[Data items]
◆ ◆ ◆ ◆ ◆
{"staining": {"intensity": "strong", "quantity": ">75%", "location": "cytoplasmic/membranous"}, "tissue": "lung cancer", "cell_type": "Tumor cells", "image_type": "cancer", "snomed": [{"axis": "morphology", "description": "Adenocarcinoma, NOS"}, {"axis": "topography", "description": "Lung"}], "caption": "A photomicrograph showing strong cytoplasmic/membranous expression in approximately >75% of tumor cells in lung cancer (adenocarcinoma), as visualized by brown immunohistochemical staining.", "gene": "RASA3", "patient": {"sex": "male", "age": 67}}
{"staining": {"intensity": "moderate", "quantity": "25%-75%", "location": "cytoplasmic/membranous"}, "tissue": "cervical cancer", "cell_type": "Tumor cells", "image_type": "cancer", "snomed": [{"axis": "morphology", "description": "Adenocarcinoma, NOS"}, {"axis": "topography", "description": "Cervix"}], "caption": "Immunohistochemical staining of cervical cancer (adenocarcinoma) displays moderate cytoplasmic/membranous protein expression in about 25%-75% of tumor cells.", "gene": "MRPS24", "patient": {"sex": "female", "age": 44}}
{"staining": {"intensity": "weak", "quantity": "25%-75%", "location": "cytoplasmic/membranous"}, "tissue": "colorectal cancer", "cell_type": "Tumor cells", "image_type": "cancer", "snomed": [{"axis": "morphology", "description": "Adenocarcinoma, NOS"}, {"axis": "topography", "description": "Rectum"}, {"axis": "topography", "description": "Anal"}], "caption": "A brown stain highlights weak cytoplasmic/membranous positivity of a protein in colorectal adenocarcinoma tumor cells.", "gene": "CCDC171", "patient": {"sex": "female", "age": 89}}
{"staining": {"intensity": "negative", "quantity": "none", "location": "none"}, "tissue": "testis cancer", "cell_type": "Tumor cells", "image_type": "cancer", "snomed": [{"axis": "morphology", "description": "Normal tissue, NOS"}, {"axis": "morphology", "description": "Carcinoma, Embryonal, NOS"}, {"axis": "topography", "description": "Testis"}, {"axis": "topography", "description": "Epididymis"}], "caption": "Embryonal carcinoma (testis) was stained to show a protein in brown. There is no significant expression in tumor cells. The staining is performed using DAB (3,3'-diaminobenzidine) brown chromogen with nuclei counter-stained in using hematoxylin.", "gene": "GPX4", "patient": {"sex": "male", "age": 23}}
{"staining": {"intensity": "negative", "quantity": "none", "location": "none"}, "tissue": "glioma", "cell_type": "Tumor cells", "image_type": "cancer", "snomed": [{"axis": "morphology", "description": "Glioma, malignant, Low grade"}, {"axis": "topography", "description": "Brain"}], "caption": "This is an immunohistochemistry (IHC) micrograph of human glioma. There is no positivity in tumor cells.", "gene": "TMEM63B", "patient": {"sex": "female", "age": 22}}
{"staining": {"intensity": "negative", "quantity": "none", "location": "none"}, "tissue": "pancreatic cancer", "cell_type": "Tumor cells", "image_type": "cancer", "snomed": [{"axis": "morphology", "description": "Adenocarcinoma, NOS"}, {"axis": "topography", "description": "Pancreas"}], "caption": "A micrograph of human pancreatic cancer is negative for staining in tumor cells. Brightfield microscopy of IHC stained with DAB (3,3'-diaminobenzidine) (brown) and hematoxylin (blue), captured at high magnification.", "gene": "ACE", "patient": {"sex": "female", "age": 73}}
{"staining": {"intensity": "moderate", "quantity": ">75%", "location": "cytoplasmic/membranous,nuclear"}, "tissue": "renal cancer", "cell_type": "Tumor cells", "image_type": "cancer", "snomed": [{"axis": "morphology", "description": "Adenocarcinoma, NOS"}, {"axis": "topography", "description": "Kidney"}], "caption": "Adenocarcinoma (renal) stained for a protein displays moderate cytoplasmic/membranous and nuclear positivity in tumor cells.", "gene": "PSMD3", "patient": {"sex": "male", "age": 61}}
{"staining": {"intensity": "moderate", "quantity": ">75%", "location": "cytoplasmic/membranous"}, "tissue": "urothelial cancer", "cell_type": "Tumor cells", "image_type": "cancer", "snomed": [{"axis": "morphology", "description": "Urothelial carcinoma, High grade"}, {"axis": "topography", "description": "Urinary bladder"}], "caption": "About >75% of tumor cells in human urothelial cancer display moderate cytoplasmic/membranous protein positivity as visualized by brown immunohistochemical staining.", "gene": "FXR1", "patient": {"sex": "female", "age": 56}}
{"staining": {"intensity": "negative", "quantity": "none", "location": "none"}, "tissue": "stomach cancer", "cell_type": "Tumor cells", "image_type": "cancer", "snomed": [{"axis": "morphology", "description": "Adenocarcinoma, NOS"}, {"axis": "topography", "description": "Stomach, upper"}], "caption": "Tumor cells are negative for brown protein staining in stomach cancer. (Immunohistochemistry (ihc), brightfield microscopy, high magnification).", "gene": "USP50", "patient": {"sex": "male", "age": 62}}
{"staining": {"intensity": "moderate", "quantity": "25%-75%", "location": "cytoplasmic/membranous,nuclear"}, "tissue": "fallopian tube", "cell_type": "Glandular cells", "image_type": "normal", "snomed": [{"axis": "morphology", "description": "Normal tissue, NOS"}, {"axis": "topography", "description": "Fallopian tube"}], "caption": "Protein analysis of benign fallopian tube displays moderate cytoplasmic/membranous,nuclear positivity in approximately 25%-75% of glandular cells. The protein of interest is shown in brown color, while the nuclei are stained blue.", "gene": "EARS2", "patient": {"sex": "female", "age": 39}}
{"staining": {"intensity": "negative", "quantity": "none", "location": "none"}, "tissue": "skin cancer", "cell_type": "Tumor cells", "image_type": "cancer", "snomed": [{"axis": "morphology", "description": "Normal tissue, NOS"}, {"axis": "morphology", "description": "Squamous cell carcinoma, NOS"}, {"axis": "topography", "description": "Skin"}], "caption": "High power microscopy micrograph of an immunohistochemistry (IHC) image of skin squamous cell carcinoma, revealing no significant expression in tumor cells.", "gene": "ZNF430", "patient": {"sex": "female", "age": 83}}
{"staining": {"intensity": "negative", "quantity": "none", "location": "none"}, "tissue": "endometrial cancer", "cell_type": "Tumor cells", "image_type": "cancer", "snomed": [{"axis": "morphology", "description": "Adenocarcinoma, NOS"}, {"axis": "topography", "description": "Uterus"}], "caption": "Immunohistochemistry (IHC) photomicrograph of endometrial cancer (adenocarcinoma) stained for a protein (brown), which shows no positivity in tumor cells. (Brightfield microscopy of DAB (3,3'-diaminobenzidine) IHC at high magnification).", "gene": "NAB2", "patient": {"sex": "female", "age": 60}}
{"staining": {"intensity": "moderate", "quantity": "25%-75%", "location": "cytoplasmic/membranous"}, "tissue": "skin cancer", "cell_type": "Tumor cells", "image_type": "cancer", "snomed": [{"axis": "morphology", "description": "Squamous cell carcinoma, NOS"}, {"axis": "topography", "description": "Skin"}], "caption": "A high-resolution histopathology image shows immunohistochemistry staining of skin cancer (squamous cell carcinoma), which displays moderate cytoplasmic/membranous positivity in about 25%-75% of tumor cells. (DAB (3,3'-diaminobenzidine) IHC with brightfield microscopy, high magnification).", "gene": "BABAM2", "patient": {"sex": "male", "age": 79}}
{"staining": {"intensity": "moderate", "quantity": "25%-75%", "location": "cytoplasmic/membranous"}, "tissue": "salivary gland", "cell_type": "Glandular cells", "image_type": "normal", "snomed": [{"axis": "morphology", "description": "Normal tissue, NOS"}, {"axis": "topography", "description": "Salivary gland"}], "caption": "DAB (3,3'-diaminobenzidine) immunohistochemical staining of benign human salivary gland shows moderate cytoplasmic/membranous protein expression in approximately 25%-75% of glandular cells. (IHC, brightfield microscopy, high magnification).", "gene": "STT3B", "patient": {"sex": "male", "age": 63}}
◆ ◆ ◆ ◆ ◆
### WORK INSTRUCTION
This exercise calls for every record above to be written out again exactly.

### RESULT OF THIS EXERCISE
{"staining": {"intensity": "strong", "quantity": ">75%", "location": "cytoplasmic/membranous"}, "tissue": "lung cancer", "cell_type": "Tumor cells", "image_type": "cancer", "snomed": [{"axis": "morphology", "description": "Adenocarcinoma, NOS"}, {"axis": "topography", "description": "Lung"}], "caption": "A photomicrograph showing strong cytoplasmic/membranous expression in approximately >75% of tumor cells in lung cancer (adenocarcinoma), as visualized by brown immunohistochemical staining.", "gene": "RASA3", "patient": {"sex": "male", "age": 67}}
{"staining": {"intensity": "moderate", "quantity": "25%-75%", "location": "cytoplasmic/membranous"}, "tissue": "cervical cancer", "cell_type": "Tumor cells", "image_type": "cancer", "snomed": [{"axis": "morphology", "description": "Adenocarcinoma, NOS"}, {"axis": "topography", "description": "Cervix"}], "caption": "Immunohistochemical staining of cervical cancer (adenocarcinoma) displays moderate cytoplasmic/membranous protein expression in about 25%-75% of tumor cells.", "gene": "MRPS24", "patient": {"sex": "female", "age": 44}}
{"staining": {"intensity": "weak", "quantity": "25%-75%", "location": "cytoplasmic/membranous"}, "tissue": "colorectal cancer", "cell_type": "Tumor cells", "image_type": "cancer", "snomed": [{"axis": "morphology", "description": "Adenocarcinoma, NOS"}, {"axis": "topography", "description": "Rectum"}, {"axis": "topography", "description": "Anal"}], "caption": "A brown stain highlights weak cytoplasmic/membranous positivity of a protein in colorectal adenocarcinoma tumor cells.", "gene": "CCDC171", "patient": {"sex": "female", "age": 89}}
{"staining": {"intensity": "negative", "quantity": "none", "location": "none"}, "tissue": "testis cancer", "cell_type": "Tumor cells", "image_type": "cancer", "snomed": [{"axis": "morphology", "description": "Normal tissue, NOS"}, {"axis": "morphology", "description": "Carcinoma, Embryonal, NOS"}, {"axis": "topography", "description": "Testis"}, {"axis": "topography", "description": "Epididymis"}], "caption": "Embryonal carcinoma (testis) was stained to show a protein in brown. There is no significant expression in tumor cells. The staining is performed using DAB (3,3'-diaminobenzidine) brown chromogen with nuclei counter-stained in using hematoxylin.", "gene": "GPX4", "patient": {"sex": "male", "age": 23}}
{"staining": {"intensity": "negative", "quantity": "none", "location": "none"}, "tissue": "glioma", "cell_type": "Tumor cells", "image_type": "cancer", "snomed": [{"axis": "morphology", "description": "Glioma, malignant, Low grade"}, {"axis": "topography", "description": "Brain"}], "caption": "This is an immunohistochemistry (IHC) micrograph of human glioma. There is no positivity in tumor cells.", "gene": "TMEM63B", "patient": {"sex": "female", "age": 22}}
{"staining": {"intensity": "negative", "quantity": "none", "location": "none"}, "tissue": "pancreatic cancer", "cell_type": "Tumor cells", "image_type": "cancer", "snomed": [{"axis": "morphology", "description": "Adenocarcinoma, NOS"}, {"axis": "topography", "description": "Pancreas"}], "caption": "A micrograph of human pancreatic cancer is negative for staining in tumor cells. Brightfield microscopy of IHC stained with DAB (3,3'-diaminobenzidine) (brown) and hematoxylin (blue), captured at high magnification.", "gene": "ACE", "patient": {"sex": "female", "age": 73}}
{"staining": {"intensity": "moderate", "quantity": ">75%", "location": "cytoplasmic/membranous,nuclear"}, "tissue": "renal cancer", "cell_type": "Tumor cells", "image_type": "cancer", "snomed": [{"axis": "morphology", "description": "Adenocarcinoma, NOS"}, {"axis": "topography", "description": "Kidney"}], "caption": "Adenocarcinoma (renal) stained for a protein displays moderate cytoplasmic/membranous and nuclear positivity in tumor cells.", "gene": "PSMD3", "patient": {"sex": "male", "age": 61}}
{"staining": {"intensity": "moderate", "quantity": ">75%", "location": "cytoplasmic/membranous"}, "tissue": "urothelial cancer", "cell_type": "Tumor cells", "image_type": "cancer", "snomed": [{"axis": "morphology", "description": "Urothelial carcinoma, High grade"}, {"axis": "topography", "description": "Urinary bladder"}], "caption": "About >75% of tumor cells in human urothelial cancer display moderate cytoplasmic/membranous protein positivity as visualized by brown immunohistochemical staining.", "gene": "FXR1", "patient": {"sex": "female", "age": 56}}
{"staining": {"intensity": "negative", "quantity": "none", "location": "none"}, "tissue": "stomach cancer", "cell_type": "Tumor cells", "image_type": "cancer", "snomed": [{"axis": "morphology", "description": "Adenocarcinoma, NOS"}, {"axis": "topography", "description": "Stomach, upper"}], "caption": "Tumor cells are negative for brown protein staining in stomach cancer. (Immunohistochemistry (ihc), brightfield microscopy, high magnification).", "gene": "USP50", "patient": {"sex": "male", "age": 62}}
{"staining": {"intensity": "moderate", "quantity": "25%-75%", "location": "cytoplasmic/membranous,nuclear"}, "tissue": "fallopian tube", "cell_type": "Glandular cells", "image_type": "normal", "snomed": [{"axis": "morphology", "description": "Normal tissue, NOS"}, {"axis": "topography", "description": "Fallopian tube"}], "caption": "Protein analysis of benign fallopian tube displays moderate cytoplasmic/membranous,nuclear positivity in approximately 25%-75% of glandular cells. The protein of interest is shown in brown color, while the nuclei are stained blue.", "gene": "EARS2", "patient": {"sex": "female", "age": 39}}
{"staining": {"intensity": "negative", "quantity": "none", "location": "none"}, "tissue": "skin cancer", "cell_type": "Tumor cells", "image_type": "cancer", "snomed": [{"axis": "morphology", "description": "Normal tissue, NOS"}, {"axis": "morphology", "description": "Squamous cell carcinoma, NOS"}, {"axis": "topography", "description": "Skin"}], "caption": "High power microscopy micrograph of an immunohistochemistry (IHC) image of skin squamous cell carcinoma, revealing no significant expression in tumor cells.", "gene": "ZNF430", "patient": {"sex": "female", "age": 83}}
{"staining": {"intensity": "negative", "quantity": "none", "location": "none"}, "tissue": "endometrial cancer", "cell_type": "Tumor cells", "image_type": "cancer", "snomed": [{"axis": "morphology", "description": "Adenocarcinoma, NOS"}, {"axis": "topography", "description": "Uterus"}], "caption": "Immunohistochemistry (IHC) photomicrograph of endometrial cancer (adenocarcinoma) stained for a protein (brown), which shows no positivity in tumor cells. (Brightfield microscopy of DAB (3,3'-diaminobenzidine) IHC at high magnification).", "gene": "NAB2", "patient": {"sex": "female", "age": 60}}
{"staining": {"intensity": "moderate", "quantity": "25%-75%", "location": "cytoplasmic/membranous"}, "tissue": "skin cancer", "cell_type": "Tumor cells", "image_type": "cancer", "snomed": [{"axis": "morphology", "description": "Squamous cell carcinoma, NOS"}, {"axis": "topography", "description": "Skin"}], "caption": "A high-resolution histopathology image shows immunohistochemistry staining of skin cancer (squamous cell carcinoma), which displays moderate cytoplasmic/membranous positivity in about 25%-75% of tumor cells. (DAB (3,3'-diaminobenzidine) IHC with brightfield microscopy, high magnification).", "gene": "BABAM2", "patient": {"sex": "male", "age": 79}}
{"staining": {"intensity": "moderate", "quantity": "25%-75%", "location": "cytoplasmic/membranous"}, "tissue": "salivary gland", "cell_type": "Glandular cells", "image_type": "normal", "snomed": [{"axis": "morphology", "description": "Normal tissue, NOS"}, {"axis": "topography", "description": "Salivary gland"}], "caption": "DAB (3,3'-diaminobenzidine) immunohistochemical staining of benign human salivary gland shows moderate cytoplasmic/membranous protein expression in approximately 25%-75% of glandular cells. (IHC, brightfield microscopy, high magnification).", "gene": "STT3B", "patient": {"sex": "male", "age": 63}}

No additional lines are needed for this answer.